── Extracted text

There is now a broad consensus that sharing and preserving data makes research more efficient, reproducible and potentially innovative. As such, most funding bodies now require research data to be stored, preserved, and made available long-term. But who is going to pay for this to happen? | Dunning & Teperek, 2018
Data management isn't free. In this section, you will find tips and tools to support researchers in estimating the costs or data management, one of the components of a data management plan.
Short and long term financing of data management
The need for reliable data archives is increasing as research funders increasingly demand that research data be made available in open access. At the same time, the funding model for data archives is still far from clear. There is a tension between the short-term funding which is inherent to research projects and the long-term effort involved in continuing to make the research data generated by such projects available. For example, the financial rules of the Europese Commission (n.d.) that grant money can only be spent during the project and not afterwards. This means that grant money can be requested for data management during the project, but not for the costs of long-term archiving.

────
── Dataset extract

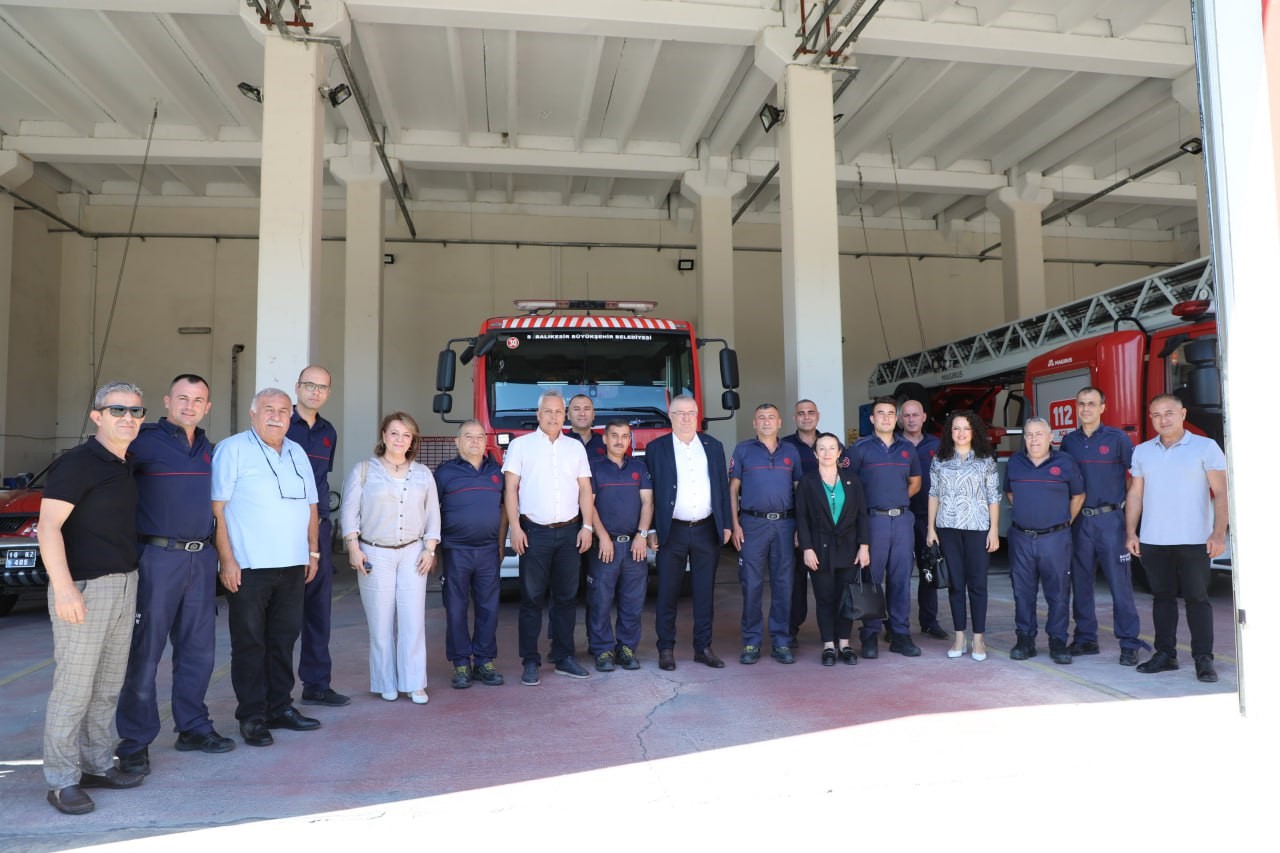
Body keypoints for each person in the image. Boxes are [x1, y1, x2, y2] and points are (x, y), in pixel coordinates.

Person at [115, 374, 233, 778]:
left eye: (198, 399)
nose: (189, 405)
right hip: (156, 557)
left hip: (201, 560)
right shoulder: (142, 443)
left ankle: (194, 727)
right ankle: (134, 742)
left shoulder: (211, 450)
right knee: (145, 651)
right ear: (167, 400)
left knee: (198, 650)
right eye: (182, 398)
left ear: (207, 406)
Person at [39, 382, 147, 814]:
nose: (128, 417)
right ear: (96, 415)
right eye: (117, 409)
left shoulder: (125, 464)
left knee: (106, 688)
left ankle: (97, 765)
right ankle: (61, 780)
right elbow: (48, 528)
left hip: (124, 584)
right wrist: (64, 588)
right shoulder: (77, 464)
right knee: (74, 690)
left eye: (136, 411)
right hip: (83, 588)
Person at [212, 388, 322, 747]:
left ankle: (280, 707)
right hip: (249, 566)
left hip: (292, 565)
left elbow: (311, 507)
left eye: (283, 410)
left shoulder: (297, 451)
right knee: (250, 642)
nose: (276, 416)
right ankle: (252, 717)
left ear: (291, 416)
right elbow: (218, 509)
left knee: (283, 640)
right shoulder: (233, 449)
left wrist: (314, 552)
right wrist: (226, 560)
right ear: (253, 413)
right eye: (268, 409)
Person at [1126, 393, 1228, 683]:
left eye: (1169, 413)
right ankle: (1165, 655)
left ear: (1183, 414)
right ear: (1150, 419)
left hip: (1195, 539)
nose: (1163, 420)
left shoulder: (1205, 447)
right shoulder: (1143, 451)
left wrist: (1218, 532)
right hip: (1154, 539)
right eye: (1156, 415)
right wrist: (1131, 532)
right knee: (1162, 599)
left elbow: (1221, 492)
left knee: (1197, 599)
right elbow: (1135, 494)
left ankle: (1203, 659)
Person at [340, 413, 440, 703]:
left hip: (412, 552)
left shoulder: (423, 474)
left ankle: (414, 682)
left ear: (412, 441)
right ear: (383, 436)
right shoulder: (364, 471)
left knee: (413, 621)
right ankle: (385, 681)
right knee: (380, 622)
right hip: (374, 553)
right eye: (394, 433)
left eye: (406, 435)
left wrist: (429, 549)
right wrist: (353, 547)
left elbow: (433, 514)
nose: (399, 440)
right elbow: (349, 512)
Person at [503, 390, 595, 685]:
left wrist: (588, 527)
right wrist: (515, 528)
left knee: (567, 598)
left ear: (564, 415)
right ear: (538, 415)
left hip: (570, 532)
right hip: (534, 533)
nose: (554, 416)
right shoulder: (520, 446)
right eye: (548, 411)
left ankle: (564, 657)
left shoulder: (575, 448)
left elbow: (584, 490)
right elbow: (510, 490)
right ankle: (530, 660)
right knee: (531, 599)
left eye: (559, 411)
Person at [1060, 386, 1146, 666]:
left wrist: (1124, 504)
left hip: (1110, 520)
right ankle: (1086, 639)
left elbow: (1136, 476)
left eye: (1091, 404)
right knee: (1081, 581)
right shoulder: (1069, 442)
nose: (1085, 408)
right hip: (1080, 521)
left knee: (1120, 583)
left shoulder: (1117, 438)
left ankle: (1129, 642)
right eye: (1081, 403)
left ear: (1102, 407)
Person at [645, 395, 732, 670]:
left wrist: (726, 523)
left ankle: (703, 648)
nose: (685, 417)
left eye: (690, 412)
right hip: (672, 531)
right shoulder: (656, 448)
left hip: (706, 529)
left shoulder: (713, 446)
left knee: (704, 592)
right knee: (668, 592)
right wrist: (650, 529)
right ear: (670, 416)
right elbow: (649, 494)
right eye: (679, 413)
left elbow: (721, 486)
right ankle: (666, 649)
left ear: (697, 415)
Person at [287, 365, 349, 708]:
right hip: (284, 527)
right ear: (298, 387)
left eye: (322, 388)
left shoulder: (329, 432)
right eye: (309, 385)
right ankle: (276, 691)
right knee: (283, 610)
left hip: (319, 528)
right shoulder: (282, 424)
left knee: (318, 609)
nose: (315, 392)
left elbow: (322, 477)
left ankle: (316, 683)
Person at [841, 396, 922, 658]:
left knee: (901, 580)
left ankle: (900, 634)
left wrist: (895, 502)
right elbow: (848, 486)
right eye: (880, 413)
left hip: (902, 521)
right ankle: (870, 635)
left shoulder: (907, 449)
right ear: (872, 419)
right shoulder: (860, 449)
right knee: (871, 580)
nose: (886, 417)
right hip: (873, 521)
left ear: (896, 418)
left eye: (890, 413)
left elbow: (916, 482)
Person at [1004, 417, 1084, 664]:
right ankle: (1025, 639)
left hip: (1055, 539)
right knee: (1022, 592)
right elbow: (1010, 493)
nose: (1033, 439)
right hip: (1022, 538)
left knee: (1058, 592)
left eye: (1039, 434)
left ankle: (1058, 641)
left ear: (1051, 437)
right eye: (1028, 434)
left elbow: (1079, 496)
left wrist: (1060, 522)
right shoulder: (1015, 463)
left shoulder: (1065, 462)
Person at [435, 420, 508, 689]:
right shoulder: (444, 473)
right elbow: (432, 511)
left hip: (488, 551)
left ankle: (484, 661)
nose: (475, 441)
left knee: (488, 608)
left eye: (479, 437)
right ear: (457, 442)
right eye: (469, 436)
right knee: (456, 609)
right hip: (456, 551)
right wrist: (433, 549)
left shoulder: (497, 472)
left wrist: (500, 544)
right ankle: (461, 664)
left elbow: (504, 511)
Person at [730, 403, 803, 664]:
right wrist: (735, 524)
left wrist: (800, 529)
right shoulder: (743, 450)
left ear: (780, 422)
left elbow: (799, 492)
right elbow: (732, 489)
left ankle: (781, 641)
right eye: (761, 417)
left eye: (771, 417)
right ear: (754, 423)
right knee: (751, 584)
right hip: (752, 524)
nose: (766, 422)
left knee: (784, 585)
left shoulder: (791, 452)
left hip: (785, 525)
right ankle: (751, 642)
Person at [925, 410, 1000, 662]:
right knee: (956, 584)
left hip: (978, 527)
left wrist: (994, 530)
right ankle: (960, 636)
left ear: (974, 431)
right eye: (956, 428)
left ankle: (978, 638)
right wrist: (931, 528)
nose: (961, 433)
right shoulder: (940, 459)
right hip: (948, 527)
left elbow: (994, 496)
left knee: (977, 584)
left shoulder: (985, 459)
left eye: (966, 428)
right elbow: (933, 493)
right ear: (949, 432)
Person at [795, 433, 870, 666]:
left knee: (846, 598)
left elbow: (862, 516)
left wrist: (864, 547)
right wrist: (806, 548)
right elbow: (802, 518)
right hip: (819, 548)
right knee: (825, 598)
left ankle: (845, 644)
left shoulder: (852, 480)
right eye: (822, 449)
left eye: (832, 448)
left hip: (848, 548)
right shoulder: (807, 482)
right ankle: (828, 645)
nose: (827, 453)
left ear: (839, 453)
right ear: (815, 453)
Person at [587, 420, 654, 671]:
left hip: (634, 546)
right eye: (614, 436)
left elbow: (648, 503)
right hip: (605, 547)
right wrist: (602, 536)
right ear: (604, 439)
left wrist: (642, 534)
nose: (619, 441)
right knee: (601, 600)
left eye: (624, 436)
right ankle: (603, 650)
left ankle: (626, 648)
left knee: (633, 600)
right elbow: (589, 505)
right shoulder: (594, 468)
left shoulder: (639, 467)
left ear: (630, 440)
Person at [899, 398, 947, 640]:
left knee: (929, 569)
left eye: (915, 415)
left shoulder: (937, 445)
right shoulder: (895, 445)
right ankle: (897, 625)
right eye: (906, 415)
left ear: (924, 417)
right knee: (900, 573)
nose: (911, 419)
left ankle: (929, 621)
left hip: (930, 519)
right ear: (900, 419)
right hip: (902, 518)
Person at [782, 399, 820, 642]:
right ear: (794, 418)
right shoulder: (785, 446)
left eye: (810, 412)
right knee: (794, 580)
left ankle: (833, 629)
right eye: (801, 413)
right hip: (795, 521)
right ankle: (791, 629)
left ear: (818, 416)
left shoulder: (832, 443)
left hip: (828, 523)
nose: (806, 417)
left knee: (827, 579)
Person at [566, 394, 607, 459]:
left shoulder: (606, 443)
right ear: (568, 415)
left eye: (587, 409)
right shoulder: (559, 443)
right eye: (576, 409)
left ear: (593, 415)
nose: (582, 413)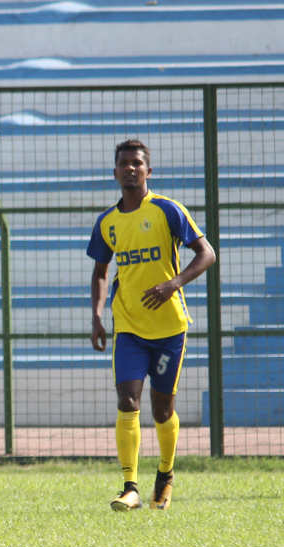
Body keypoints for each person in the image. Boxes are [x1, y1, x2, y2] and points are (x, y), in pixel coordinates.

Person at [87, 139, 216, 512]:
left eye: (137, 163)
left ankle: (165, 474)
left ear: (148, 171)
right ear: (115, 172)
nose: (130, 168)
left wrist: (173, 283)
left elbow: (206, 253)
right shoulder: (107, 222)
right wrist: (97, 316)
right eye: (124, 163)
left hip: (169, 329)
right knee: (128, 401)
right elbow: (100, 271)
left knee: (162, 410)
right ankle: (130, 486)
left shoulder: (167, 210)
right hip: (128, 326)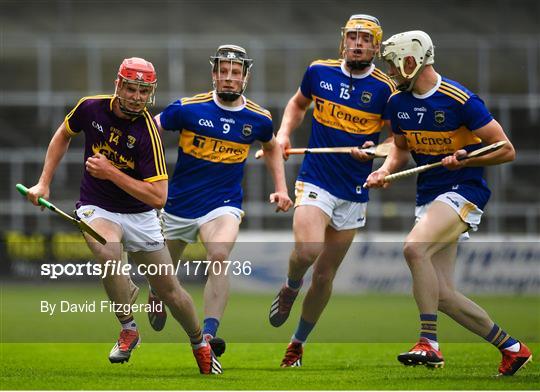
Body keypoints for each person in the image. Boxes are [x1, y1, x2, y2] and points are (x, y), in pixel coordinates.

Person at [27, 57, 222, 374]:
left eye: (144, 92)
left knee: (171, 292)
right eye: (131, 89)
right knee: (107, 248)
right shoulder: (90, 108)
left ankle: (199, 343)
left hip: (141, 215)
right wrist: (44, 183)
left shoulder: (147, 133)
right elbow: (63, 134)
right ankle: (128, 326)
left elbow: (159, 197)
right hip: (97, 206)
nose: (137, 97)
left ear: (151, 93)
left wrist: (110, 172)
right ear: (118, 85)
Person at [364, 30, 532, 376]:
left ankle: (429, 344)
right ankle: (513, 348)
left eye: (393, 66)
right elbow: (400, 147)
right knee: (441, 296)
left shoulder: (459, 99)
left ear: (411, 61)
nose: (390, 74)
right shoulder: (397, 103)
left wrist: (466, 158)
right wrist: (383, 171)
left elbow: (506, 149)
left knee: (413, 248)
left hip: (463, 190)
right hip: (429, 195)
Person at [267, 14, 396, 367]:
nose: (357, 43)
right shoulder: (319, 71)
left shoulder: (386, 89)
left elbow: (396, 141)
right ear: (343, 41)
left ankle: (297, 343)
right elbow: (297, 104)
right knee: (308, 250)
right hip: (317, 178)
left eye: (365, 39)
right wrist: (284, 133)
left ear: (376, 46)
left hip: (353, 189)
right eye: (352, 36)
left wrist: (375, 152)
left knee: (324, 276)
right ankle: (291, 285)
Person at [149, 45, 292, 356]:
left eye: (235, 73)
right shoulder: (188, 108)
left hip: (222, 204)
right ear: (214, 75)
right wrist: (146, 169)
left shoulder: (258, 118)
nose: (229, 78)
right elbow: (151, 129)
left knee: (219, 255)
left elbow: (271, 147)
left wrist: (281, 187)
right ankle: (156, 292)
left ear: (245, 78)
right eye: (223, 72)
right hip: (179, 205)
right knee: (162, 273)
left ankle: (209, 334)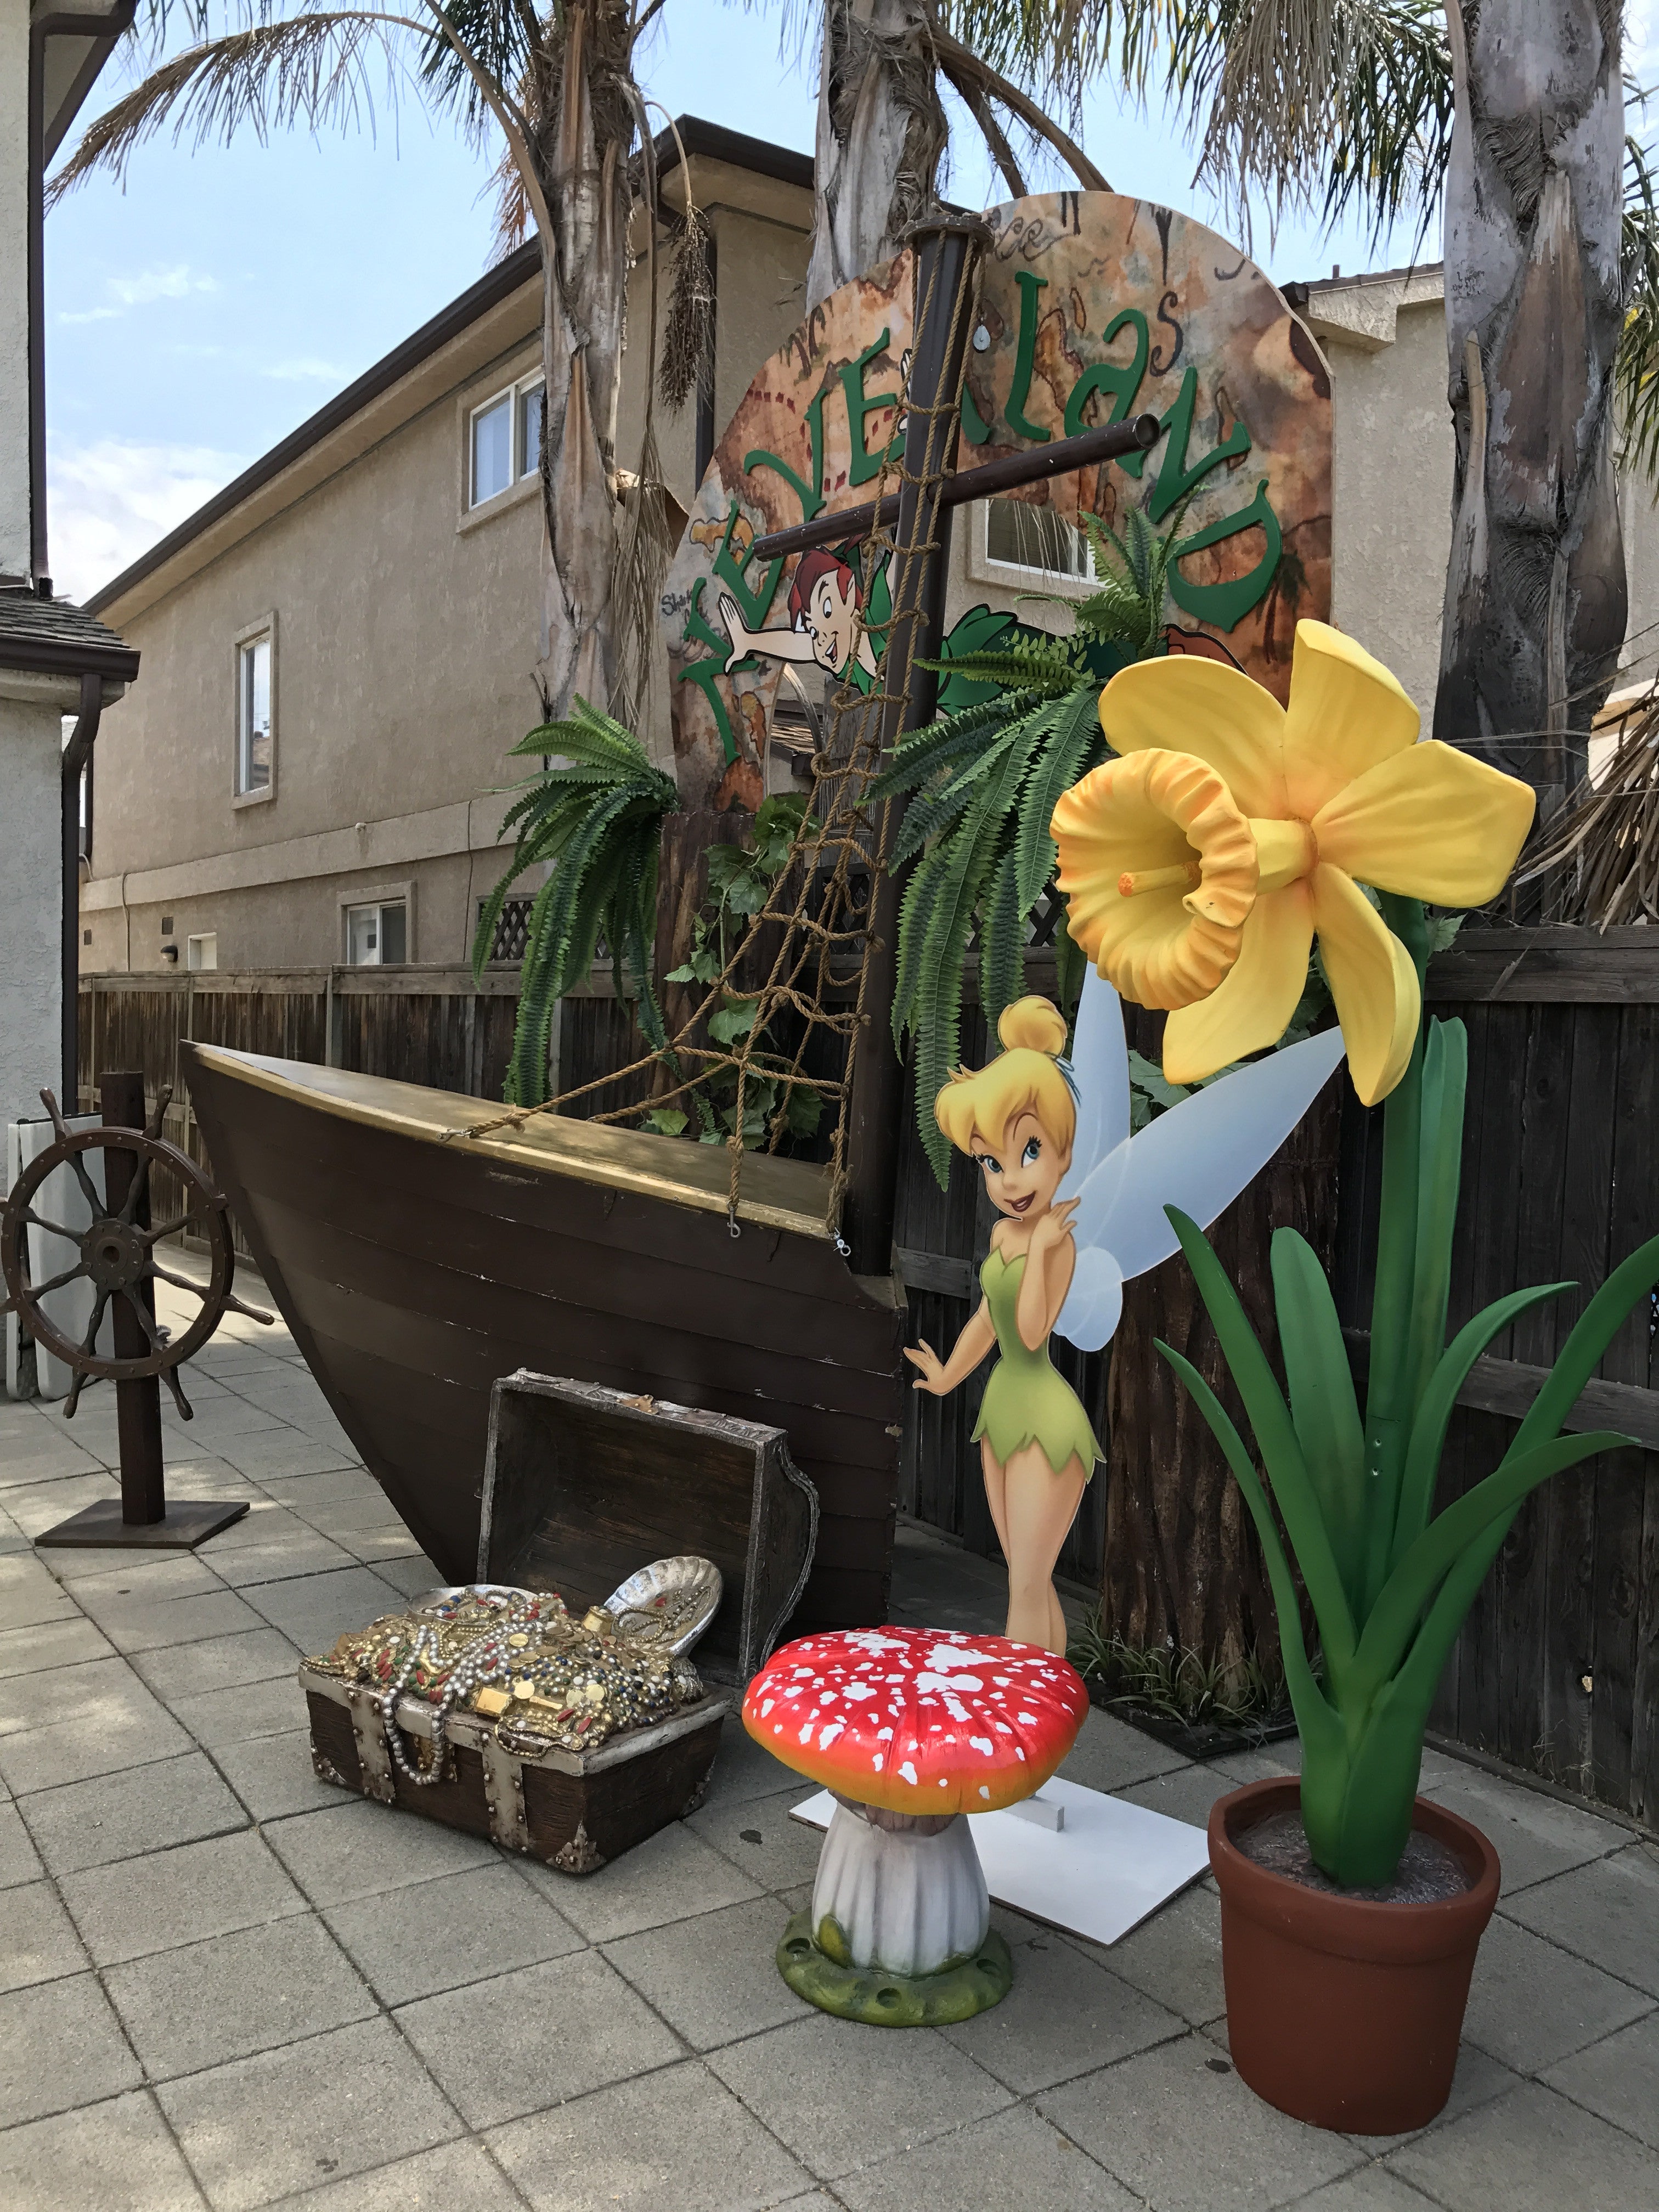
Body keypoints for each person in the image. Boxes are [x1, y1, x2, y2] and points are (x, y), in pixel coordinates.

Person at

────

* [Work task 1] Could you reproduce the passage on data management costs word for word, starting at "There is now" and ending at "data management plan."?
* [Work task 2] Can you pick up the passage on funding data management after its final sentence and carry it on?

* [Expected answer 1]
There is now a broad consensus that sharing and preserving data makes research more efficient, reproducible and potentially innovative. As such, most funding bodies now require research data to be stored, preserved, and made available long-term. But who is going to pay for this to happen? | Dunning & Teperek, 2018
Data management isn't free. In this section, you will find tips and tools to support researchers in estimating the costs or data management, one of the components of a data management plan.

* [Expected answer 2]
Project-based funding for data infrastructures is not sustainable in the long term. Already in 2013, the authors of the white paper 'Sustaining Domain Repositories for Digital Data' (Ember, 2013) argued that the costs of long-term preservation should be taken into account by research funders (by allocating a percentage of the total budget for this purpose). This model would mean that all data would have an equal chance of being archived. Discussions between individual research funders and individual institutions have not yet yielded any results that support this model. Therefore, Dunning and Teperek (2018) state that coordinated action is needed to put the issue of funding for long-term archiving on the agenda of research funders.
An important point that could and should be taken up by data supporters.
In the spotlight
Quite a few projects have focused on estimating the costs of data management and long-term preservation (Jackson & Wheatly, 2016). A number of concrete tools that emerged from these projects are listed below.
Guide to estimating the costs of data management (Utrecht University)
RDM Support at Utrecht University developed a guide to estimate the costs of data management for each research phase and research activity (Utrecht University, n.d.).
Data Management Costing Tool (UK Data Service)
UK Data Service (2015) developed a costing tool.The tool gives an overview of possible cost items to be taken into account during the entire life cycle of research data. The person filling in the form should still estimate the total cost.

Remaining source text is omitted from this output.